Work task:
Reproduce every entry below precisely; do not include the pictures.
START Data shown
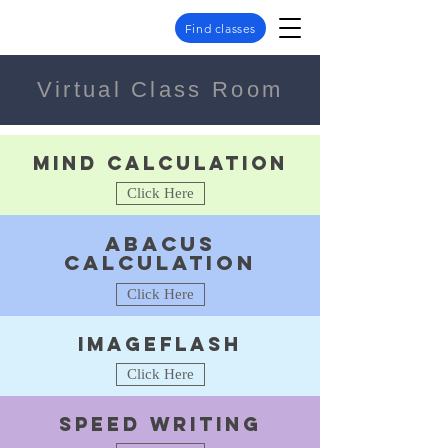
Find classes
Virtual Class Room
Mind calculation
Click Here
Abacus
calculation
Click Here
Imageflash
Click Here
speed writing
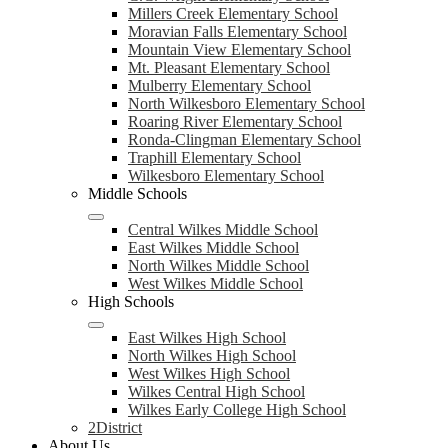
Millers Creek Elementary School
Moravian Falls Elementary School
Mountain View Elementary School
Mt. Pleasant Elementary School
Mulberry Elementary School
North Wilkesboro Elementary School
Roaring River Elementary School
Ronda-Clingman Elementary School
Traphill Elementary School
Wilkesboro Elementary School
Middle Schools
Central Wilkes Middle School
East Wilkes Middle School
North Wilkes Middle School
West Wilkes Middle School
High Schools
East Wilkes High School
North Wilkes High School
West Wilkes High School
Wilkes Central High School
Wilkes Early College High School
2District
About Us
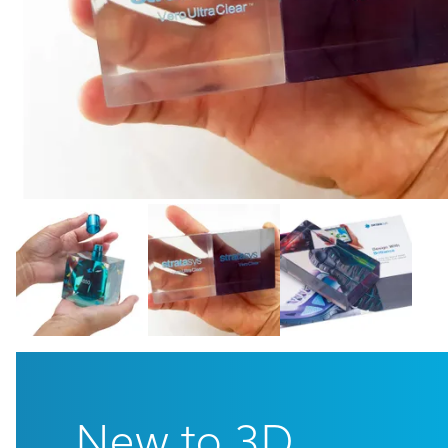
Cal
Ema
New to 3D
END Data shown
Solution:
Find classes
Virtual Class Room
Mind calculation
Click Here
Abacus
calculation
Click Here
Imageflash
Click Here
speed writing
Millers Creek Elementary School
Moravian Falls Elementary School
Mountain View Elementary School
Mt. Pleasant Elementary School
Mulberry Elementary School
North Wilkesboro Elementary School
Roaring River Elementary School
Ronda-Clingman Elementary School
Traphill Elementary School
Wilkesboro Elementary School
Middle Schools
Central Wilkes Middle School
East Wilkes Middle School
North Wilkes Middle School
West Wilkes Middle School
High Schools
East Wilkes High School
North Wilkes High School
West Wilkes High School
Wilkes Central High School
Wilkes Early College High School
2District
About Us
Cal
Ema
New to 3D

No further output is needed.